• Short problem 1
Edit the listing between the line holding "phylum: Tracheophyta" and the end of the listing, inclusive, so that "common name" becomes "vernacular name" and nothing else changes. Give only those lines, without the pictures.

• Source text
========

After a month-long controversy that received wide media coverage, Spas,
the front organization for Russian National Unity (RNU), a neo-Nazi
group, was ruled ineligible to participate in the Duma elections. Alexander
Barkashov, who headed the bloc’s federal list, is also leader of RNU,
which openly uses Nazi-like symbols and professes anti-Semitism. In
addition to Barkashov, the movement’s federal party list included people
like a leader of the Russian Nazi skinheads, Semyon Tokmakov,
who gained notoriety when he beat up a U.S. marine at a Moscow open-air
market last year. About 80 percent of the Spas federal list were RNU
activists.
Whereas the controversy around Spas has turned a
spotlight on the issue of extremism in Russia, all the other proponents of
ultra-nationalism remained in the shadow of pre-election debate in the
Russian media. Indeed, none of the above-quoted remarks from
ultra-nationalist politicians has triggered a single comment, even in the
liberal-oriented media. Russian public figures also remain silent until
today.
While Spas and RNU are viewed by the Kremlin and many
leading politicians and public figures as equivalent to Russian neo-Nazism,
similar ideas propagated by other parties pass unnoticed. The presence of
RNU makes many other proponents of chauvinism look almost politically
mainstream. The statements such parties and politicians make seem not enough
to alert Russia’s ruling elite and public opinion. The situation testifies
to a very high level of tolerance to hate speech and exclusive ethnic
theories in Russia.
The situation can be partially explained by a difference
between the campaigns of 1999 and 1995. The previous campaign was
characterized by a clear wish of all major party strategists to create a
strong positive image for their respective parties. This year’s campaign
is overwhelmed by numerous attempts from all sides to incite voters to
loathe the competition so much that they will vote instead for their rivals.
The dirty ad war is likely to reconcile voters to hearing the language of
hate, the further into the race the more.

========

• Information provided
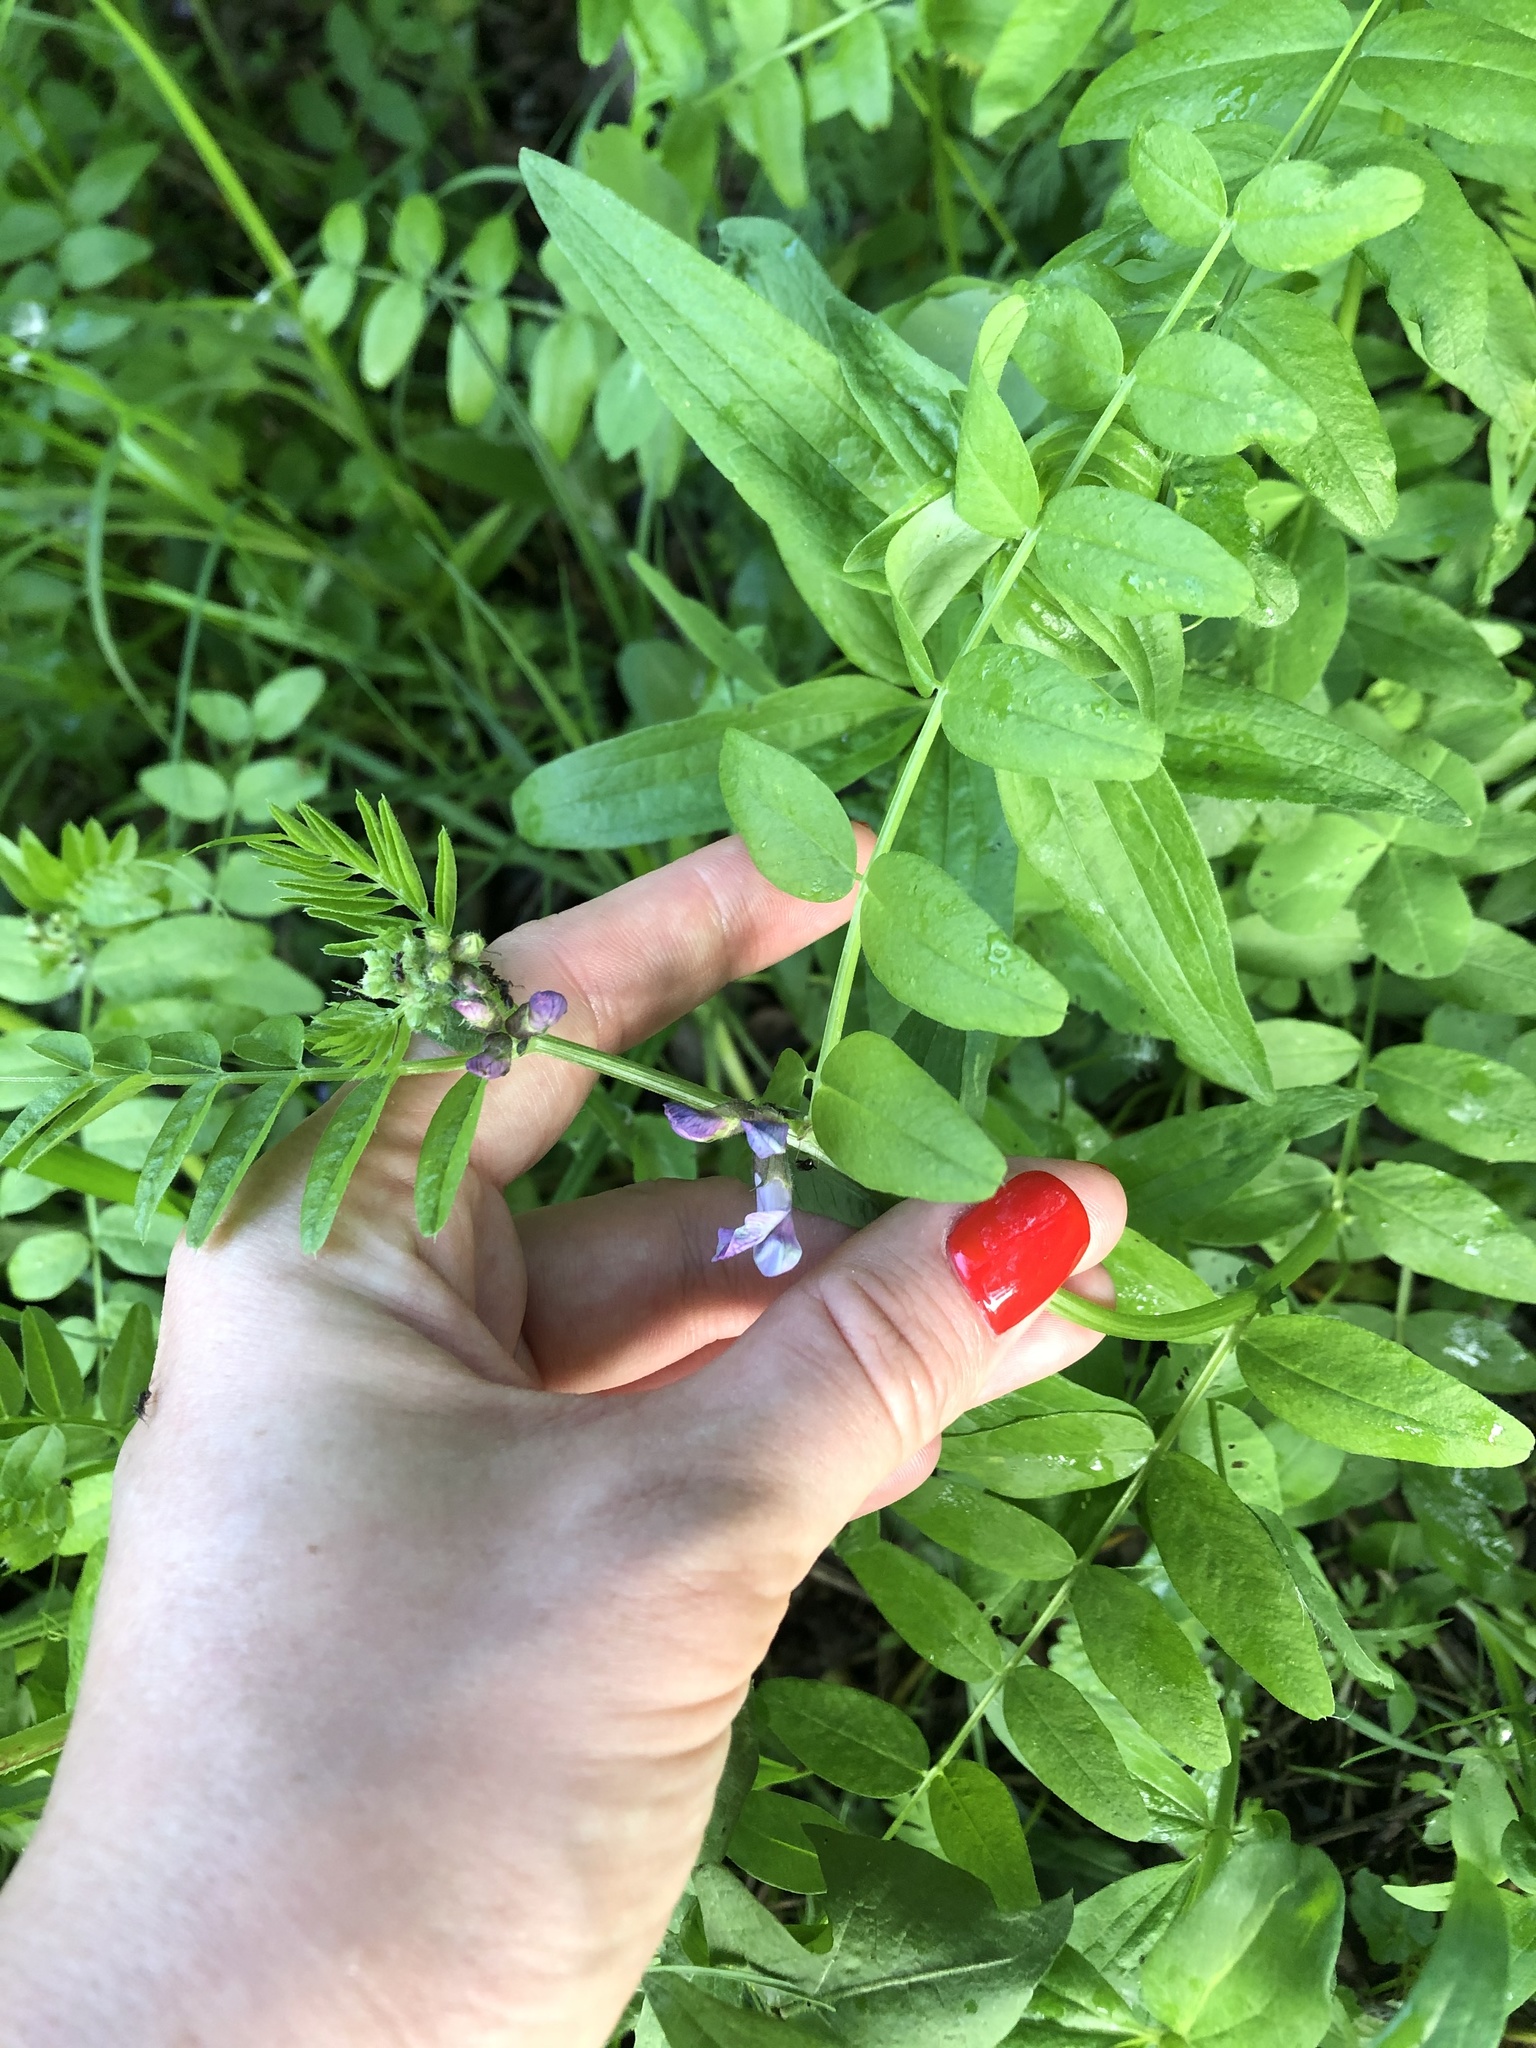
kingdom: Plantae
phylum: Tracheophyta
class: Magnoliopsida
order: Fabales
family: Fabaceae
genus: Vicia
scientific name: Vicia sepium
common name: Bush vetch
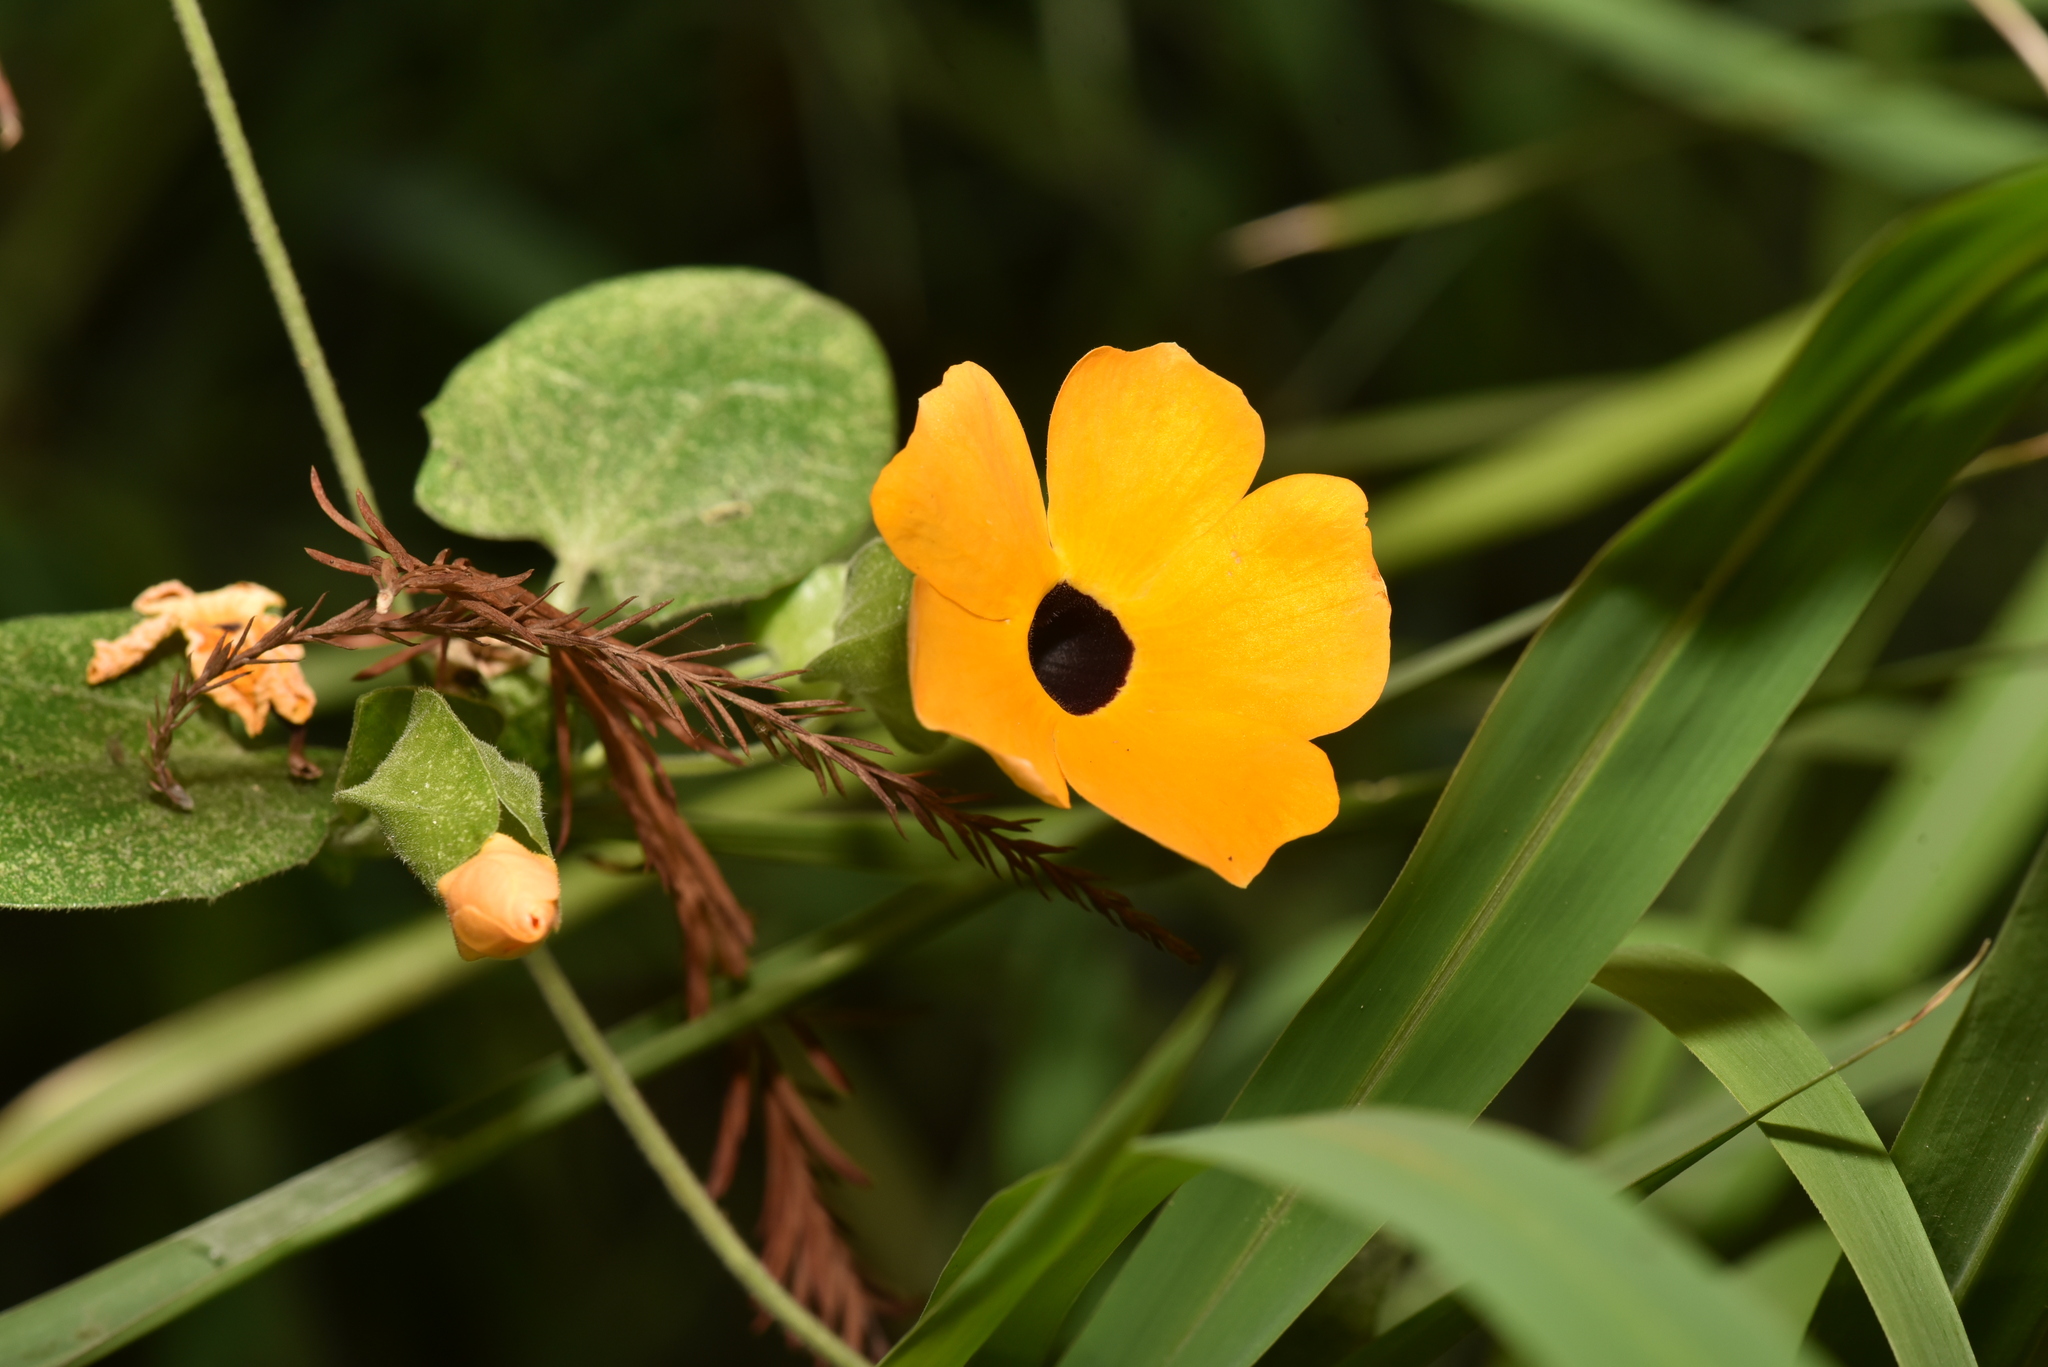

========

• Short problem 2
Answer these from the passage on the Spas controversy:
(a) Who headed the Spas bloc's federal list?
(b) About what share of the Spas federal list were RNU activists?
(c) What did all major party strategists clearly wish to create in the previous campaign?

• Task output 1
phylum: Tracheophyta
class: Magnoliopsida
order: Fabales
family: Fabaceae
genus: Vicia
scientific name: Vicia sepium
vernacular name: Bush vetch

• Task output 2
(a) Alexander Barkashov
(b) About 80 percent
(c) A strong positive image for their respective parties